> [TASK TO COMPLETE]: The records below need to be repeated exactly, with every picture left out.

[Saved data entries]
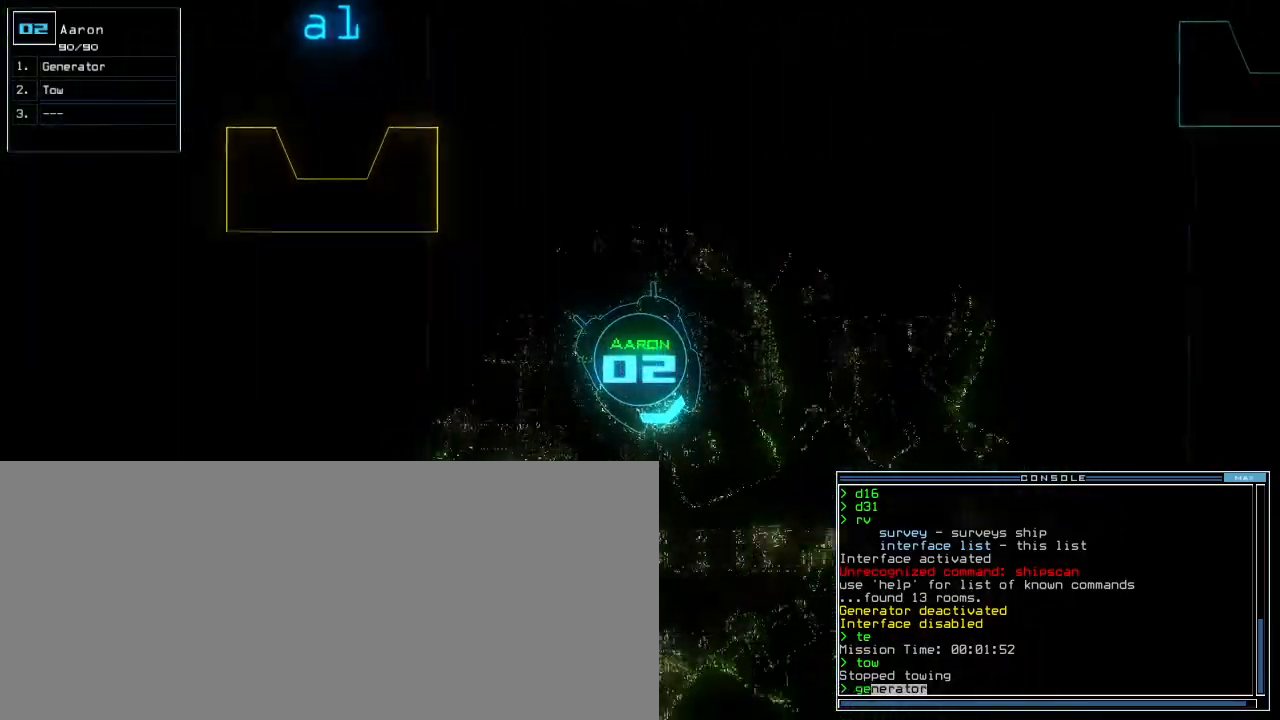
{"keys": ["up"], "events": [[180, "right", "down"], [500, "right", "up"]]}
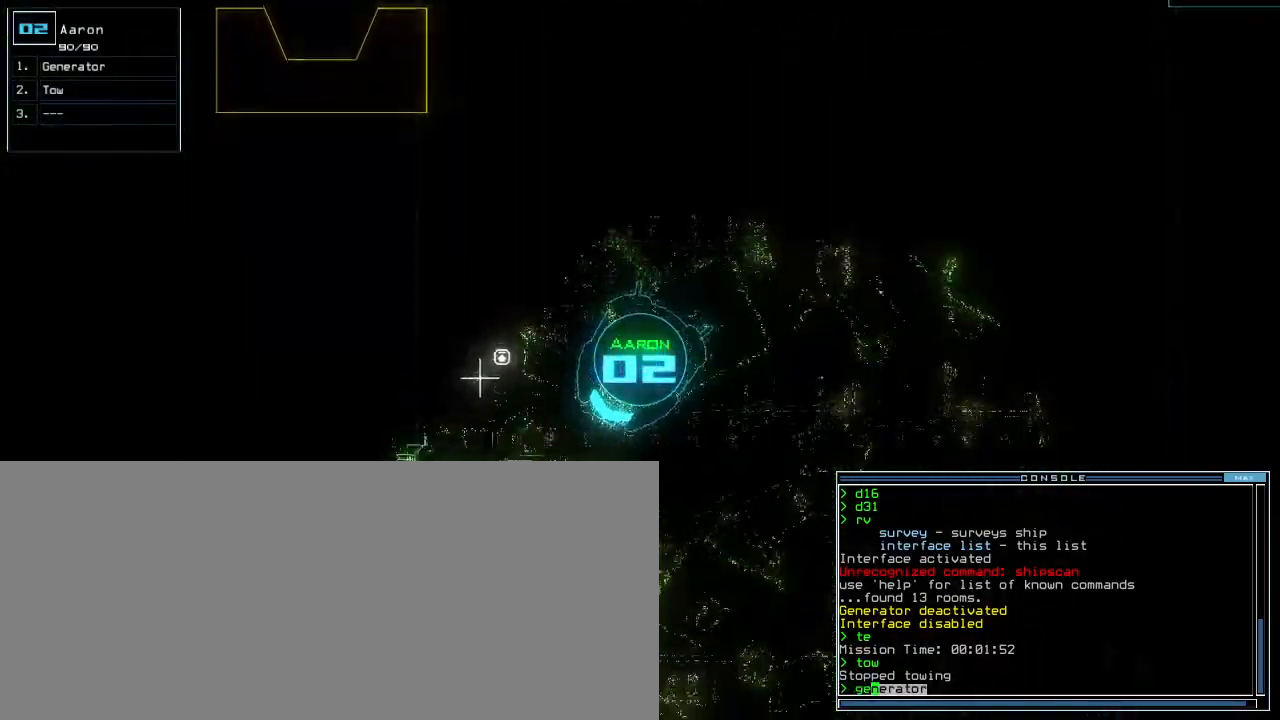
{"keys": ["space"], "events": [[380, "return", "down"], [420, "up", "up"], [460, "return", "up"], [460, "space", "down"]]}
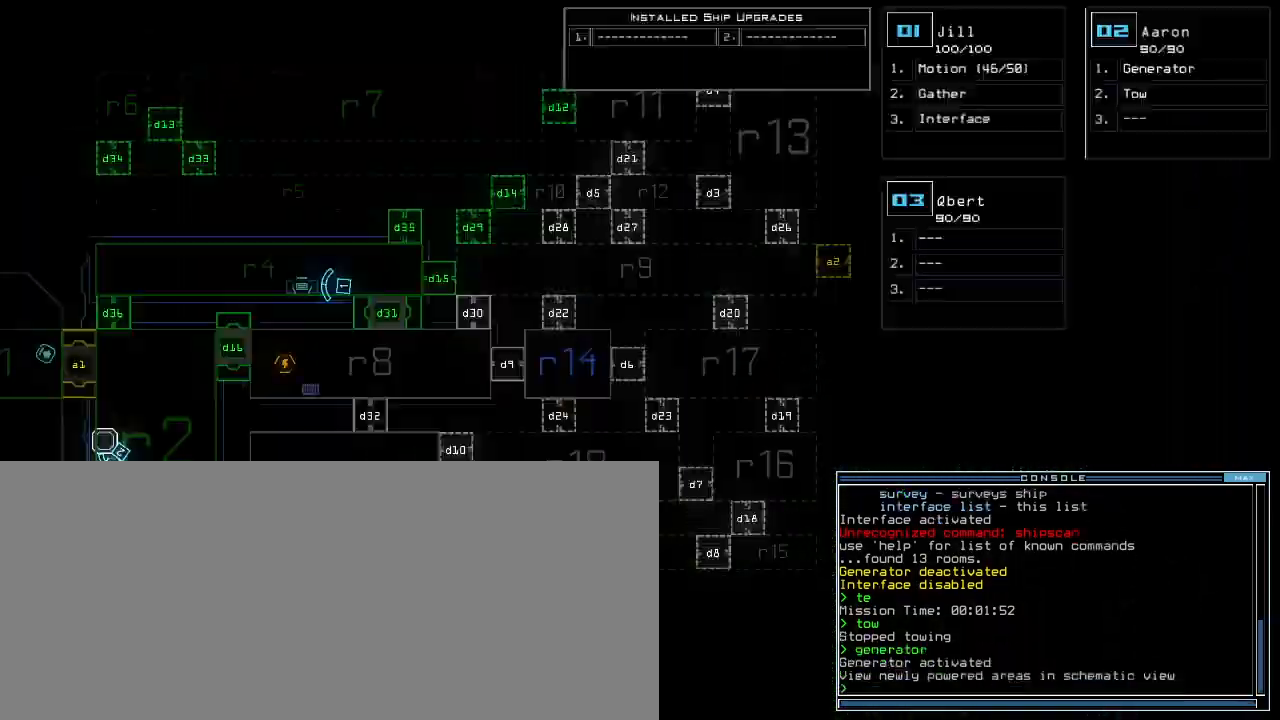
{"keys": ["down"], "events": [[40, "space", "up"], [240, "1", "down"], [280, "down", "down"], [300, "1", "up"]]}
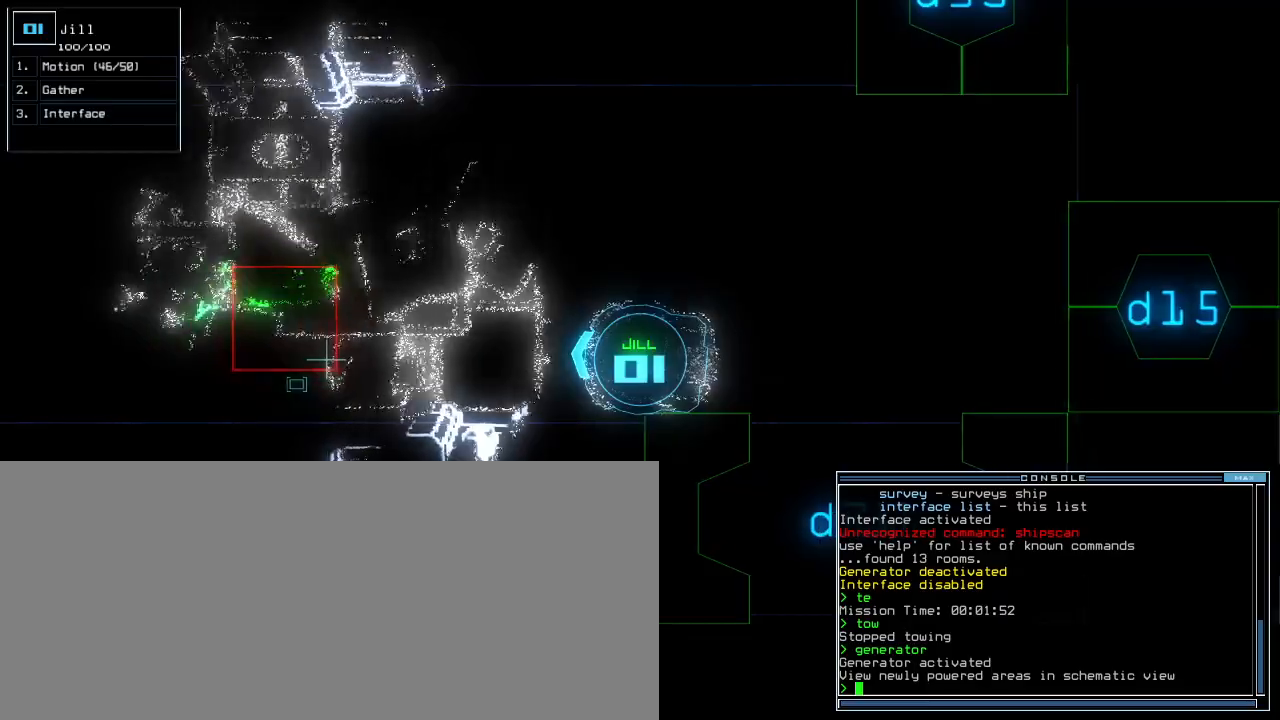
{"keys": ["down"], "events": [[340, "right", "down"], [440, "right", "up"]]}
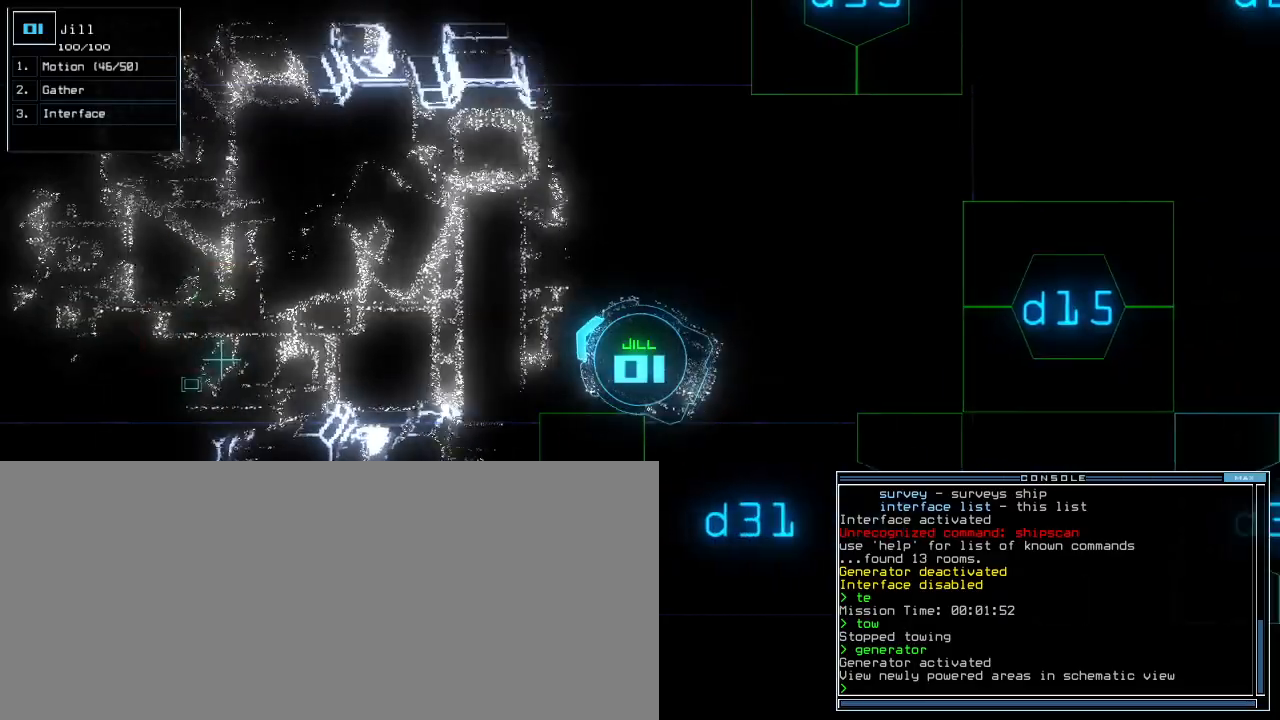
{"keys": ["down", "left"], "events": [[60, "right", "down"], [360, "right", "up"], [500, "left", "down"]]}
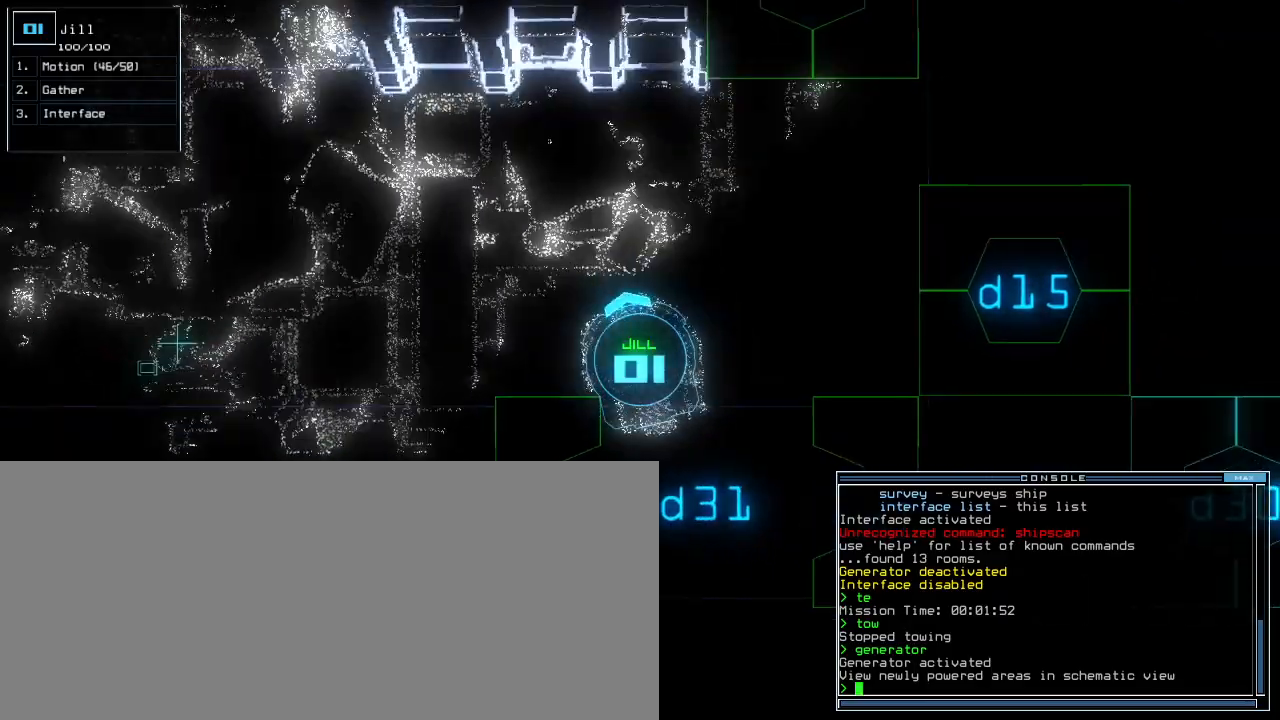
{"keys": ["down", "right"], "events": [[120, "left", "up"], [260, "right", "down"], [380, "right", "up"], [500, "right", "down"]]}
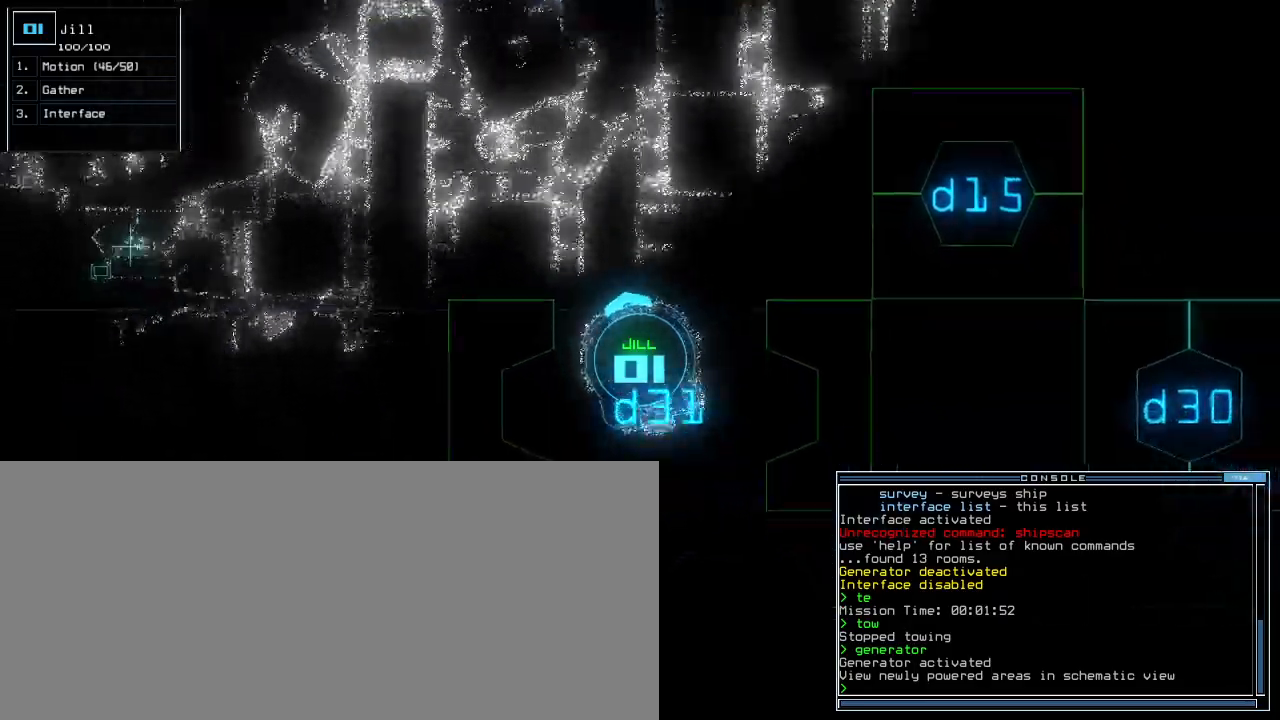
{"keys": ["c", "down"], "events": [[120, "right", "up"], [400, "c", "down"], [460, "c", "up"], [500, "c", "down"]]}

> [TASK SOLUTION]:
{"keys": ["up"], "events": [[180, "right", "down"], [500, "right", "up"]]}
{"keys": ["space"], "events": [[380, "return", "down"], [420, "up", "up"], [460, "return", "up"], [460, "space", "down"]]}
{"keys": ["down"], "events": [[40, "space", "up"], [240, "1", "down"], [280, "down", "down"], [300, "1", "up"]]}
{"keys": ["down"], "events": [[340, "right", "down"], [440, "right", "up"]]}
{"keys": ["down", "left"], "events": [[60, "right", "down"], [360, "right", "up"], [500, "left", "down"]]}
{"keys": ["down", "right"], "events": [[120, "left", "up"], [260, "right", "down"], [380, "right", "up"], [500, "right", "down"]]}
{"keys": ["c", "down"], "events": [[120, "right", "up"], [400, "c", "down"], [460, "c", "up"], [500, "c", "down"]]}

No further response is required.